I was let back in as Harvey's Mom came stumbling out, so we just decided to head home. It took us about 5 ½ hours to walk 6 blocks. Earlier in the night, it was joked that we might make an appearance at San Loco. The thing with San Loco is that I can’t actually eat it if I am sober. In fact, I have often thought that if I wanted to moonlight as a bulimic, I would only have to eat a taco from San Loco once a day. As we headed to San Loco, Harvey's Mom was bobbing and weaving as she walked. I, of course, decided I was not drunk, which clearly wasn’t the case.

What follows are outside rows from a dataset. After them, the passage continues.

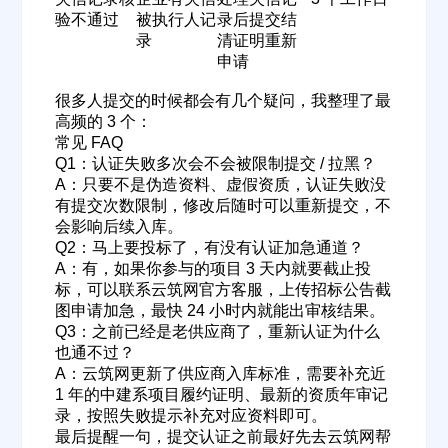
验不通过
被执行人记
录后提交结
欢迎入驻供应商
ဆ
录
清证明重新
申请
很多人提交的时候都会有几个疑问，我整理了最
高频的 3 个：
公司名称
常见 FAQ
Q1：认证失败多次会不会被限制提交 / 拉黑？
A：只要不是伪造资料、虚假资质，认证失败没
有提交次数限制，修改后随时可以重新提交，不
公司所在地
会影响后续入库。
Q2：马上要投标了，有没有认证加急通道？
请选择省市
A：有，如果你参与的项目 3 天内就要截止投
标，可以联系云筑网官方客服，上传招标公告截
经办人
图申请加急，最快 24 小时内就能出审核结果。
Q3：之前已经是老供应商了，重新认证为什么
也通不过？
A：云筑网更新了供应商入库标准，需要补充近
联系方式
1 年的中建系项目履约证明、最新的资质年审记
录，按照失败提示补充对应资料即可。
最后提醒一句，提交认证之前最好先去云筑网帮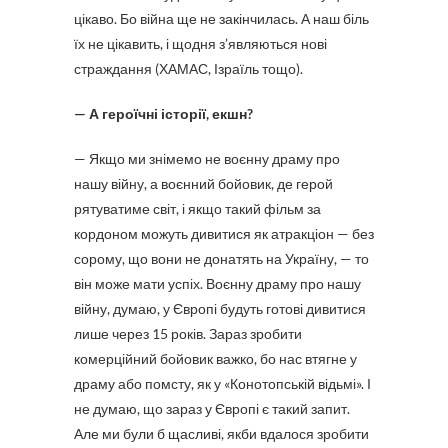
цікаво. Бо війна ще не закінчилась. А наш біль
їх не цікавить, і щодня з’являються нові
страждання (ХАМАС, Ізраїль тощо).
— А героїчні історії, екшн?
— Якщо ми знімемо не воєнну драму про
нашу війну, а воєнний бойовик, де герой
рятуватиме світ, і якщо такий фільм за
кордоном можуть дивитися як атракціон — без
сорому, що вони не донатять на Україну, — то
він може мати успіх. Воєнну драму про нашу
війну, думаю, у Європі будуть готові дивитися
лише через 15 років. Зараз зробити
комерційний бойовик важко, бо нас втягне у
драму або помсту, як у «Конотопській відьмі». І
не думаю, що зараз у Європі є такий запит.
Але ми були б щасливі, якби вдалося зробити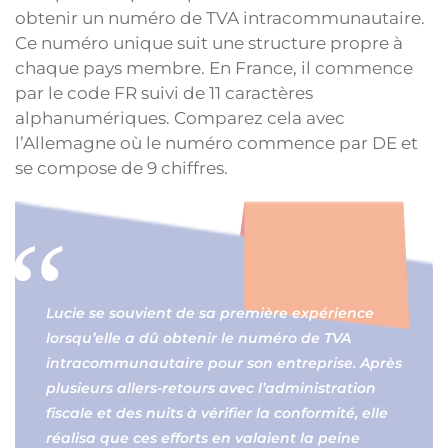
obtenir un numéro de TVA intracommunautaire.
Ce numéro unique suit une structure propre à
chaque pays membre. En France, il commence
par le code FR suivi de 11 caractères
alphanumériques. Comparez cela avec
l’Allemagne où le numéro commence par DE et
se compose de 9 chiffres.
Lucie se souvient de sa première expérience
lorsqu’elle a dû obtenir le numéro de TVA
intracommunautaire pour son entreprise. Après
plusieurs allers-retours avec l’administration
fiscale et des nuits à vérifier la conformité, elle
réalisa que ces efforts en valaient la peine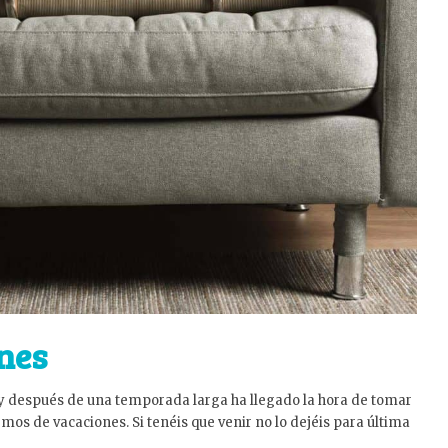
nes
 y después de una temporada larga ha llegado la hora de tomar
emos de vacaciones. Si tenéis que venir no lo dejéis para última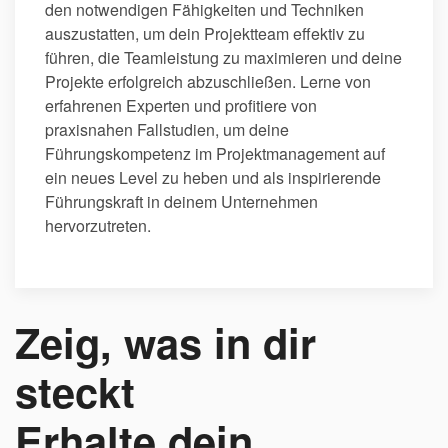
den notwendigen Fähigkeiten und Techniken
auszustatten, um dein Projektteam effektiv zu
führen, die Teamleistung zu maximieren und deine
Projekte erfolgreich abzuschließen. Lerne von
erfahrenen Experten und profitiere von
praxisnahen Fallstudien, um deine
Führungskompetenz im Projektmanagement auf
ein neues Level zu heben und als inspirierende
Führungskraft in deinem Unternehmen
hervorzutreten.
Zeig, was in dir
steckt
Erhalte dein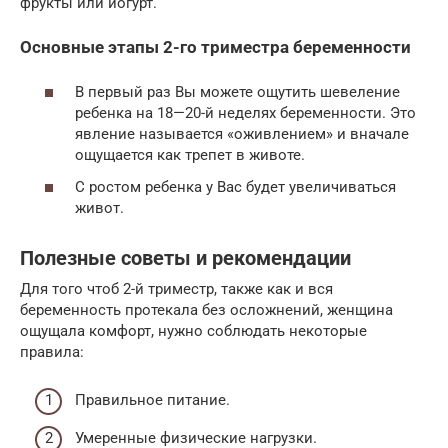
фрукты или йогурт.
Основные этапы 2-го триместра беременности
В первый раз Вы можете ощутить шевеление
ребенка на 18—20-й неделях беременности. Это
явление называется «оживлением» и вначале
ощущается как трепет в животе.
С ростом ребенка у Вас будет увеличиваться
живот.
Полезные советы и рекомендации
Для того чтоб 2-й триместр, также как и вся
беременность протекала без осложнений, женщина
ощущала комфорт, нужно соблюдать некоторые
правила:
Правильное питание.
Умеренные физические нагрузки.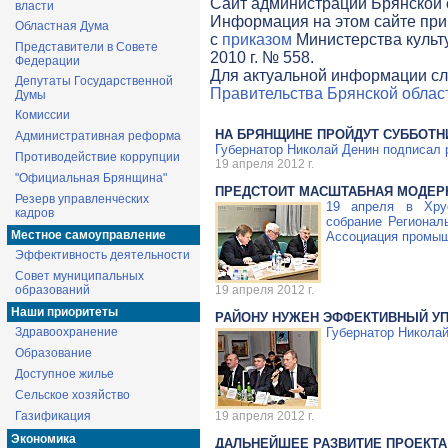
Cайт администрации Брянской о
власти
Информация на этом сайте при
Областная Дума
с
приказом
Министерства культ
Представители в Совете
2010 г. № 558.
Федерации
Для актуальной информации сл
Депутаты Государственной
Правительства Брянской облас
Думы
Комиссии
НА БРЯНЩИНЕ ПРОЙДУТ СУББОТН
Административная реформа
Губернатор Николай Денин подписал 
Противодействие коррупции
19 апреля 2012 г.
"Официальная Брянщина"
ПРЕДСТОИТ МАСШТАБНАЯ МОДЕР
Резерв управленческих
19 апреля в Хрус
кадров
собрание Регионал
Местное самоуправление
Ассоциация промыш
Эффективность деятельности
Совет муниципальных
образований
19 апреля 2012 г.
Наши приоритеты
РАЙОНУ НУЖЕН ЭФФЕКТИВНЫЙ У
Здравоохранение
Губернатор Николай
Образование
Доступное жилье
Сельское хозяйство
Газификация
19 апреля 2012 г.
Экономика
ДАЛЬНЕЙШЕЕ РАЗВИТИЕ ПРОЕКТА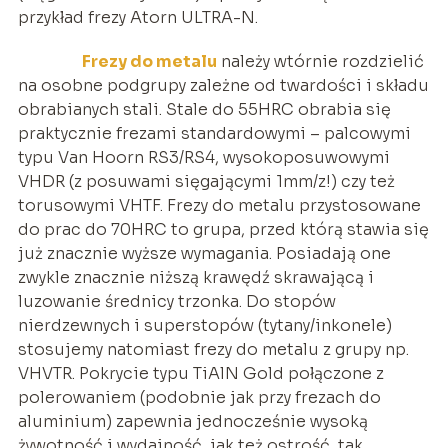
przykład frezy Atorn ULTRA-N.
Frezy do metalu
należy wtórnie rozdzielić
na osobne podgrupy zależne od twardości i składu
obrabianych stali. Stale do 55HRC obrabia się
praktycznie frezami standardowymi – palcowymi
typu Van Hoorn RS3/RS4, wysokoposuwowymi
VHDR (z posuwami sięgającymi 1mm/z!) czy też
torusowymi VHTF. Frezy do metalu przystosowane
do prac do 70HRC to grupa, przed którą stawia się
już znacznie wyższe wymagania. Posiadają one
zwykle znacznie niższą krawędź skrawającą i
luzowanie średnicy trzonka. Do stopów
nierdzewnych i superstopów (tytany/inkonele)
stosujemy natomiast frezy do metalu z grupy np.
VHVTR. Pokrycie typu TiAlN Gold połączone z
polerowaniem (podobnie jak przy frezach do
aluminium) zapewnia jednocześnie wysoką
żywotność i wydajność, jak też ostrość, tak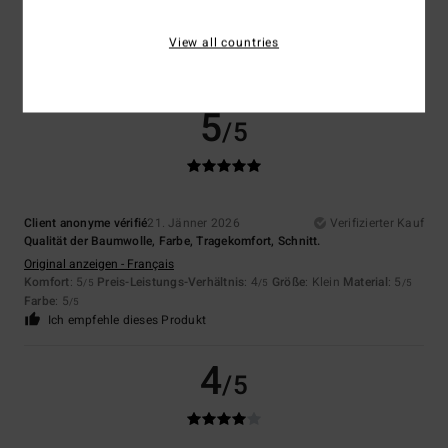
5.0
View all countries
5
/5
Client anonyme vérifié
21. Jänner 2026
Verifizierter Kauf
Qualität der Baumwolle, Farbe, Tragekomfort, Schnitt.
Original anzeigen - Français
Komfort
: 5
Preis-Leistungs-Verhältnis
: 4
Größe
: Klein
Material
: 5
/5
/5
/5
Farbe
: 5
/5
Ich empfehle dieses Produkt
4
/5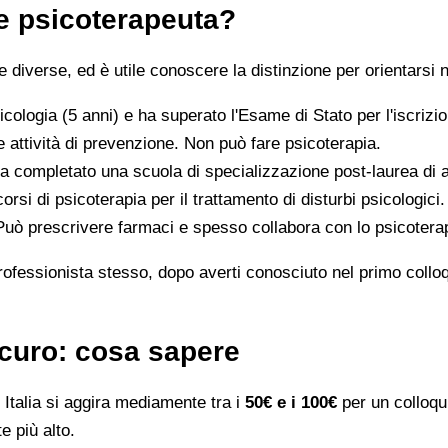
 e psicoterapeuta?
iverse, ed è utile conoscere la distinzione per orientarsi n
icologia (5 anni) e ha superato l'Esame di Stato per l'iscriz
 attività di prevenzione. Non può fare psicoterapia.
a completato una scuola di specializzazione post-laurea di al
orsi di psicoterapia per il trattamento di disturbi psicologici.
 Può prescrivere farmaci e spesso collabora con lo psicotera
rofessionista stesso, dopo averti conosciuto nel primo colloqui
icuro: cosa sapere
Italia si aggira mediamente tra i
50€ e i 100€
per un colloqui
e più alto.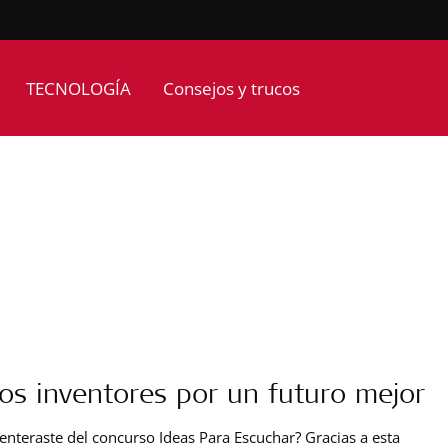
TECNOLOGÍA
Consejos y trucos
os inventores por un futuro mejor
 enteraste del concurso Ideas Para Escuchar? Gracias a esta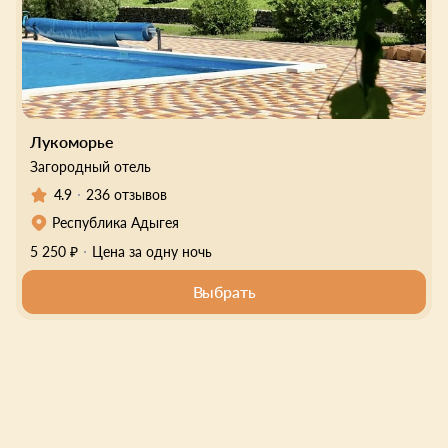
Лукоморье
Загородный отель
4.9
236 отзывов
Республика Адыгея
5 250 ₽
Цена за одну ночь
Выбрать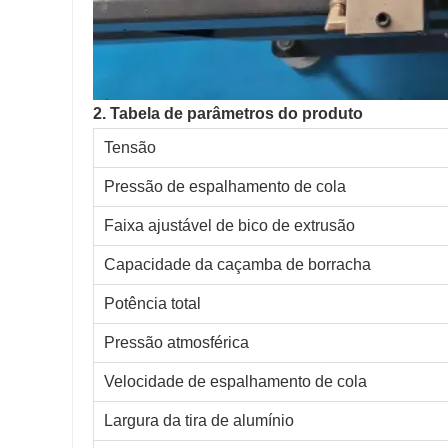
2. Tabela de parâmetros do produto
Tensão
Pressão de espalhamento de cola
Faixa ajustável de bico de extrusão
Capacidade da caçamba de borracha
Potência total
Pressão atmosférica
Velocidade de espalhamento de cola
Largura da tira de alumínio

When 10 ft. away from our destination, Harvey's Mom proclaimed “I can’t walk in these fucking shoes!!!” at which point, a hipster on the street replied “I know how that is," with Harvey's Mom then saying “Right? It fucking sucks!” Finally, we entered and ordered, me stopping Harvey's Mom from getting a Sangria. After eating a burrito and a taco respectively (of which I am pretty sure I actually ate the wrapping paper while it was still on like those kids who eat dirt and Play Doh), we left to walk the 4 blocks home. This took about 35 minutes. At one point, Harvey's Mom started going up a ramp into a store for no reason, while saying “I’m fine, I swear I’m fine.”

Upon reaching my apartment, I walked upstairs and told Nora Diniro that Harvey's Mom would be staying over. I announced “Harvey's Mom is trashed” and then fell back into the wall, which cushioned my fall. The next day I felt like 10 pounds of shit in a 5 pound bag, but let me tell you, it was worth it for the story.